Does the description disclose side effects, auth requirements, rate limits, or destructive behavior?

No annotations are provided, so the description carries the full burden of behavioral disclosure. While 'Get' implies a read-only operation, it doesn't specify whether this requires specific permissions, how it handles non-existent tables, or what the return format looks like (e.g., structured data vs. text). For a tool with zero annotation coverage, this leaves significant behavioral gaps unaddressed.

Agents need to know what a tool does to the world before calling it. Descriptions should go beyond structured annotations to explain consequences.

Conciseness5/5

Is the description appropriately sized, front-loaded, and free of redundancy?

The description is a single, efficient sentence that front-loads the purpose ('Get detailed information about a table') and specifies key details ('including columns, data types, and constraints'). Every word earns its place with no redundancy or unnecessary elaboration.

Shorter descriptions cost fewer tokens and are easier for agents to parse. Every sentence should earn its place.

Completeness3/5

Given the tool's complexity, does the description cover enough for an agent to succeed on first attempt?

Given no annotations, no output schema, and a simple input schema with full coverage, the description provides adequate context for a basic read operation. However, it lacks details on behavioral aspects like error handling or return format, which would be helpful for an AI agent. It's minimally viable but could be more complete.

Complex tools with many parameters or behaviors need more documentation. Simple tools need less. This dimension scales expectations accordingly.

Parameters3/5

Does the description clarify parameter syntax, constraints, interactions, or defaults beyond what the schema provides?

Schema description coverage is 100%, so the schema already documents both parameters (table_name and owner) with descriptions. The description doesn't add any parameter-specific information beyond what the schema provides, such as format examples or constraints. Baseline 3 is appropriate when the schema does the heavy lifting.

Input schemas describe structure but not intent. Descriptions should explain non-obvious parameter relationships and valid value ranges.

Purpose4/5

Does the description clearly state what the tool does and how it differs from similar tools?
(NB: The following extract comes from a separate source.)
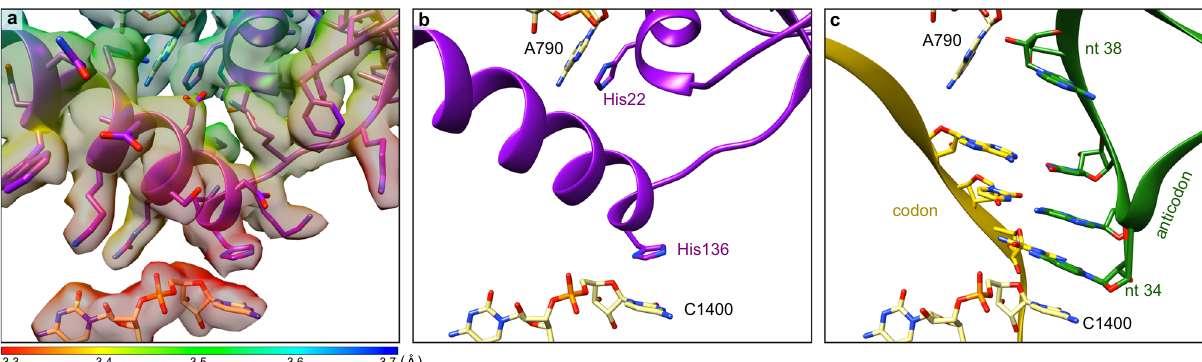
Fig. 7 SmpB mimics the interactions of a tRNA anticodon loop in the P site. a Focus on the interactions between SmpB and the 16S rRNA P-site in the translocation state. The cryo-electron density map is displayed and coloured according to the local resolutions as computed with ResMap 74 . b Same as ( a ), but without the map. For clarity, cartoon representation is used for SmpB and only His22 and His126 are shown. c Comparison with a P-site tRNA 30 (PDB code 7K00). The SmpB C-terminal tail occupies the mRNA path, replacing the codon – anticodon interaction. SmpB also reproduces the anticodon loop interactions with the 16S rRNA. The stacking interaction between His22 and A790 replaces the interaction usually observed with the sugar of tRNA ’ s nucleotide (nt) 38. Meanwhile, His136 replaces the anticodon ’ s nucleotide 34, stacking on the C1400 rRNA nucleotide. SmpB is purple, tRNA is green, mRNA is yellow and 16S rRNA is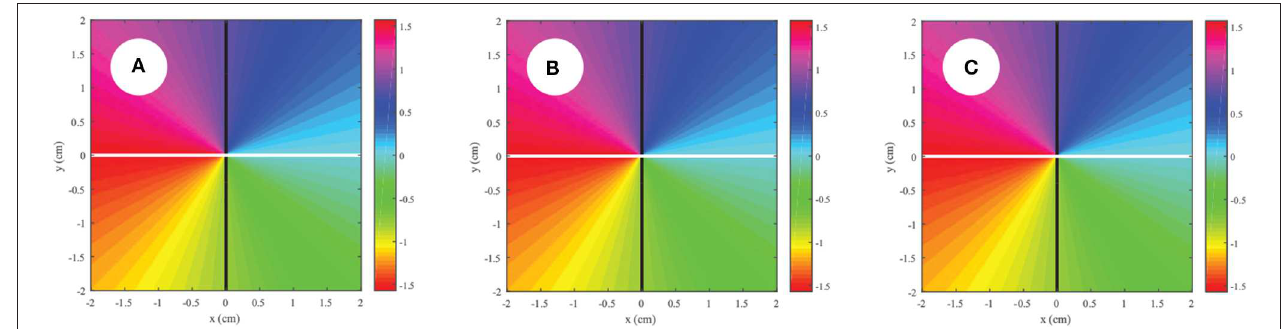
FIGURE 2 | Behavior of a coherent polarization singularity as the spatial coherence is decreased, with (A) δ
The description clearly states the verb 'Get' and the resource 'detailed information about a table', specifying what information is included (columns, data types, constraints). It distinguishes from siblings like 'list_tables' (which would list table names) by focusing on detailed metadata. However, it doesn't explicitly differentiate from 'explain_query' which might provide execution details rather than structural metadata.

Agents choose between tools based on descriptions. A clear purpose with a specific verb and resource helps agents select the right tool.

Usage Guidelines3/5

Does the description explain when to use this tool, when not to, or what alternatives exist?

The description implies usage for obtaining table metadata, which suggests it should be used when structural details are needed rather than just listing names. However, it doesn't provide explicit guidance on when to use this versus alternatives like 'list_tables' for basic enumeration or 'explain_query' for query execution details. No exclusions or prerequisites are mentioned.

Agents often have multiple tools that could apply. Explicit usage guidance like "use X instead of Y when Z" prevents misuse.